If you had sshd running on both systems like a sane person this would
have been much much easier but that's on you. It would have been 4
commands issued in a row from just one of the computers and you could
have wandered off to watch TV for 30 minutes whilst you were waiting
¯\_(ツ)_/¯
Maybe this will be the thing that finally convinces you it might be
useful to have sshd running after all so there is that I suppose!

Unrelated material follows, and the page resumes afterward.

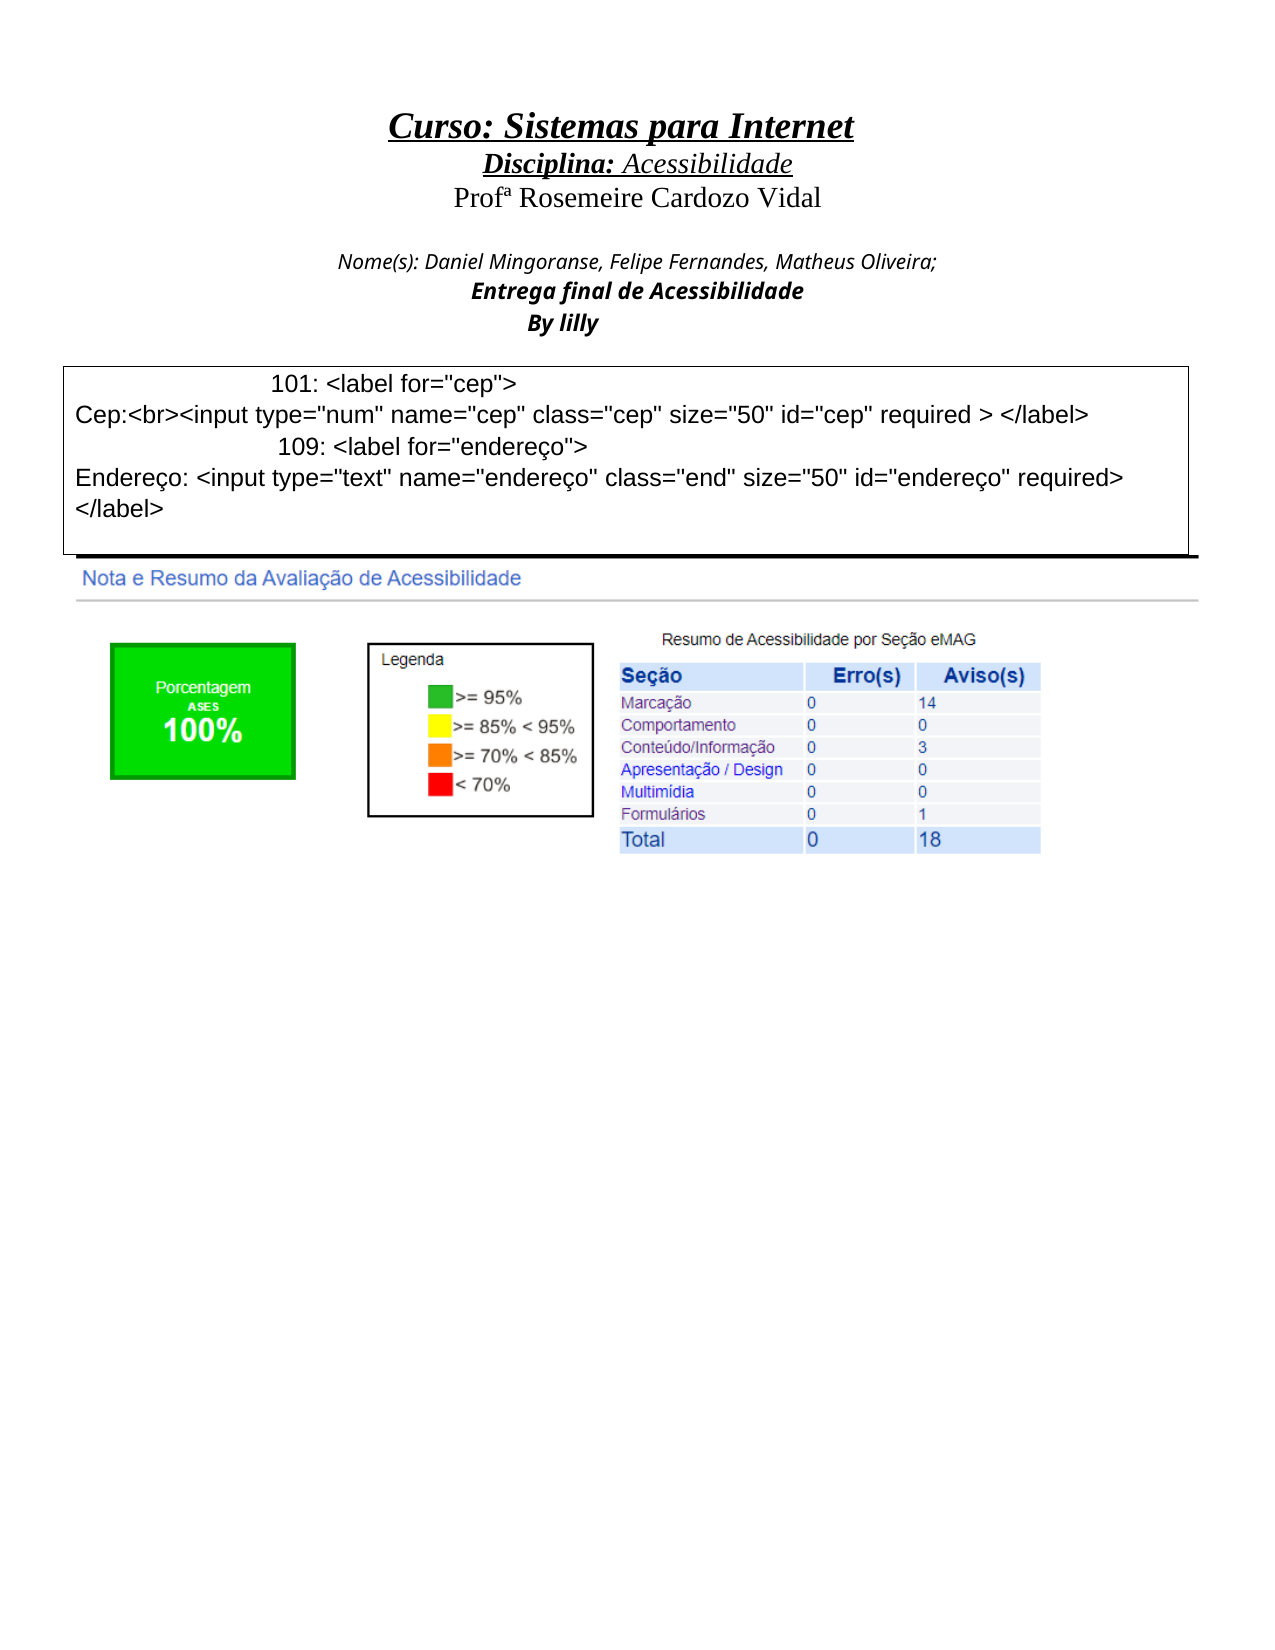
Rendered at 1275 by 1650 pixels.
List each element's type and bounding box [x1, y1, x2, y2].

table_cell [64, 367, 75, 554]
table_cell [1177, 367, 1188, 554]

Not for the first time I've realised that after saying how easy and
trivial it is I've spent a lot of time explaining it and still left you
with some potentially dangerous variable substitution to deal with so
maybe it's not quite as trivial as I thought it was. It's sysadmin
trivial I suppose, perhaps not quite as user trivial as all that. As
ever, just ask if you get into problems - and if your wife's user
account ends up being bigger than your largest available USB drive
you're going to have to copy it over the network after all (which is
just a better idea full stop).
This is a slightly more advanced topic for another day but it's worth
pointing out that with ssh + rsync + cron it's simple* to setup a basic
replication scheme to sync user accounts between different computers on
a regular basis to guard against one laptop getting lost/broken/etc.
Well, *simple for some people I guess, not completely trivial obviously.
Good luck.
Alternatively, if you were continuously backing up the wife's laptop
somewhere you could skip most of that and just restore her home folder
from backup onto your laptop? Might be way easier.